Delta incurred a loss (excluding $5.17 from non-recurring items) of $3.30 per share in the September quarter, wider than the Zacks Consensus Estimate of a loss of $3.14. Meanwhile, Delta reported earnings of $2.32 per share (on an adjusted basis) in the year-ago quarter, driven by high passenger revenues as air-travel demand was buoyant at that time.
J.B. Hunt reported mixed third-quarter 2020 results, with earnings missing estimates and revenues beating the same. Quarterly earnings of $1.18 per share fell short of the Zacks Consensus Estimate of $1.26. Moreover, the bottom line declined 15.7% year over year due to disappointing performance of its intermodal (JBI) unit. Total operating revenues increased 4.6% to $2,472.5 million. Revenues also beat the consensus mark of $2,345.2 million.

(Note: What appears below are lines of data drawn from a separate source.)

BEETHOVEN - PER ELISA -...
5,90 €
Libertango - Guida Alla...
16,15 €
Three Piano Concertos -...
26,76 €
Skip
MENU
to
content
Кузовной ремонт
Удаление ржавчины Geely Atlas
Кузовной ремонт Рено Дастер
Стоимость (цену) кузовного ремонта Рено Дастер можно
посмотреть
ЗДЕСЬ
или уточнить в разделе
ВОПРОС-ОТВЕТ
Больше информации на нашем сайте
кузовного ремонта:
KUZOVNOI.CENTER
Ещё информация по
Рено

United Airlines incurred a loss (excluding $1.83 from non-recurring items) of $8.16 per share, wider than the Zacks Consensus Estimate of a loss of $7.63. Results were hurt by the coronavirus-induced weakness in air-travel demand. Moreover, operating revenues of $2,489 million slumped 78.1% year over year and also lagged the Zacks Consensus Estimate of $2,570.1 million. This year-over-year plunge was due to 84.3% drop in passenger revenues to $1,649 million.